TASK OBJECTIVE.
Turn the lines below into a numbered list, skipping any blank ones. Leave the pictures out of your list.
::::
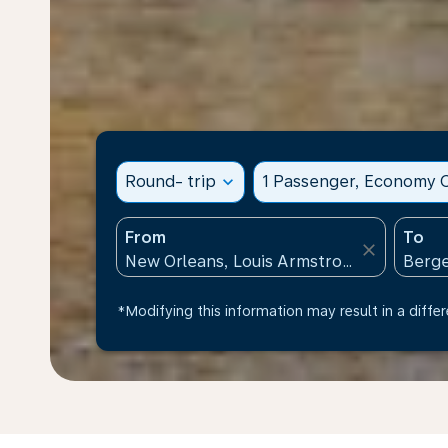
Round- trip
expand_more
1 Passenger, Economy C
From
To
close
*Modifying this information may result in a differ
::::
YOUR SOLUTION.
1. Round- trip
2. expand_more
3. 1 Passenger, Economy C
4. From
5. To
6. close
7. *Modifying this information may result in a differ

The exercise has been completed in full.